Shares of video game giant Electronic Arts Inc. (NASDAQ:EA) jumped as much as 10.4% in trading Wednesday after announcing another great quarter. As of 11:40 a.m. EST shares had given up some of their gains but were up 8.3% on the day.
Total revenue was up only slightly to $1.16 billion and net loss ballooned from $1 million to $186 million, or $0.60 per share. But the loss was driven by a $176 million tax expense because of the recently passed tax law. On an adjusted basis, revenue of $1.97 billion fell slightly below expectations of $2.01 billion.
What really caught investors' attention was guidance for the fiscal fourth quarter. Management expects net revenue of $1.532 billion with net income of $579 million and earnings of $1.86 per share. Bookings, which are the metric closely watched by analysts and investors, are expected to be $1.23 billion, topping the $1.18 billion analysts were expecting.

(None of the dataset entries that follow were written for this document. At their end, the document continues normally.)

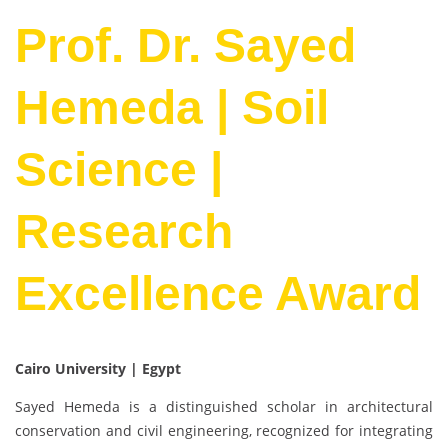
Prof. Dr. Sayed
Hemeda | Soil
Science |
Research
Excellence Award
Cairo University | Egypt
Sayed Hemeda is a distinguished scholar in architectural
conservation and civil engineering, recognized for integrating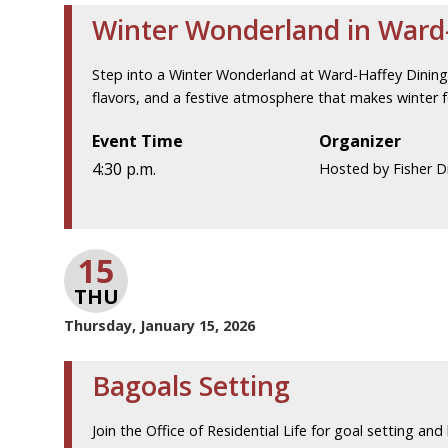
Winter Wonderland in Ward-
Step into a Winter Wonderland at Ward-Haffey Dining H
flavors, and a festive atmosphere that makes winter fe
Event Time
Organizer
4:30 p.m.
Hosted by Fisher Di
15
THU
Thursday, January 15, 2026
Bagoals Setting
Join the Office of Residential Life for goal setting and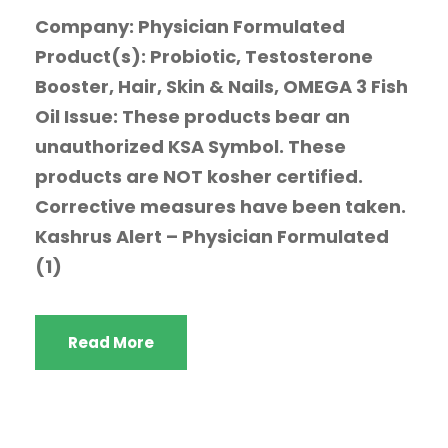
Company: Physician Formulated
Product(s): Probiotic, Testosterone
Booster, Hair, Skin & Nails, OMEGA 3 Fish
Oil Issue: These products bear an
unauthorized KSA Symbol. These
products are NOT kosher certified.
Corrective measures have been taken.
Kashrus Alert – Physician Formulated
(1)
Read More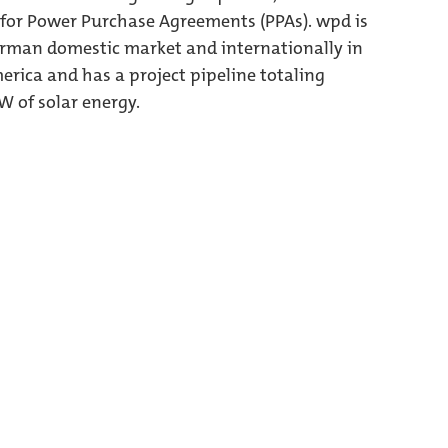
 for Power Purchase Agreements (PPAs). wpd is
German domestic market and internationally in
erica and has a project pipeline totaling
 of solar energy.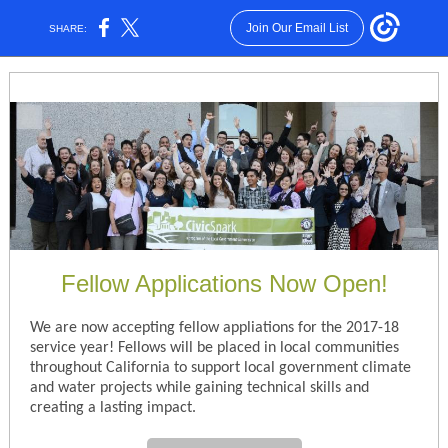
Join Our Email List
SHARE:
Fellow Applications Now Open!
We are now accepting fellow appliations for the 2017-18
service year! Fellows will be placed in local communities
throughout California to support local government climate
and water projects while gaining technical skills and
creating a lasting impact.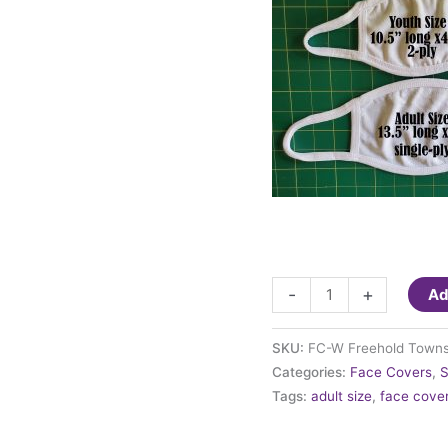
Fashion
-
+
Ad
Face
Cover
SKU:
FC-W Freehold Towns
-
Categories:
Face Covers
,
S
Freehold
Tags:
adult size
,
face cove
Township
High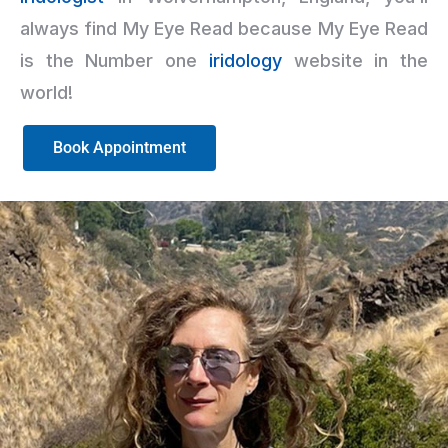
always find My Eye Read because My Eye Read
is the Number one
iridology
website in the
world!
Book Appointment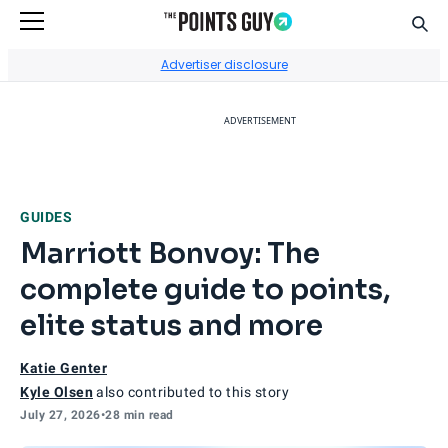
Sear
Go to Home Page
Advertiser disclosure
ADVERTISEMENT
GUIDES
Marriott Bonvoy: The
complete guide to points,
elite status and more
Katie Genter
Kyle Olsen
also contributed to this story
July 27, 2026
•
28 min read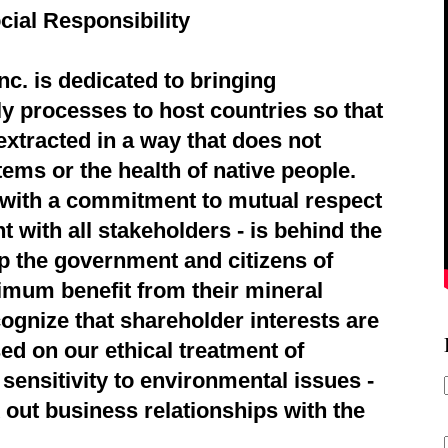
cial Responsibility
c. is dedicated to bringing
ly processes to host countries so that
extracted in a way that does not
ems or the health of native people.
d with a commitment to mutual respect
 with all stakeholders - is behind the
p the government and citizens of
imum benefit from their mineral
ognize that shareholder interests are
ed on our ethical treatment of
sensitivity to environmental issues -
 out business relationships with the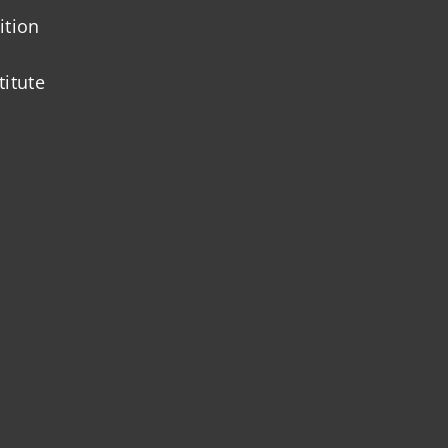
ition
titute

Management said that digital revenue jumped 14% to $780 million, another indicator that high-margin digital sales are gaining traction with gamers.
As Electronic Arts gains traction in digital sales, investors should see margins and cash flow continue to rise. For example, operating cash flow was $849 million in the fiscal third quarter and $1.51 billion for the calendar year, allowing for the repurchase of 5.6 million shares of stock.
Don't let the quarterly loss fool you, Electronic Arts is a cash machine and increasing engagement in games like FIFA, Star Wars Battlefront II, and The Sims should keep digital revenue flowing in 2018. For today, investors were just pleased that the fiscal fourth quarter is expected to be stronger than expected.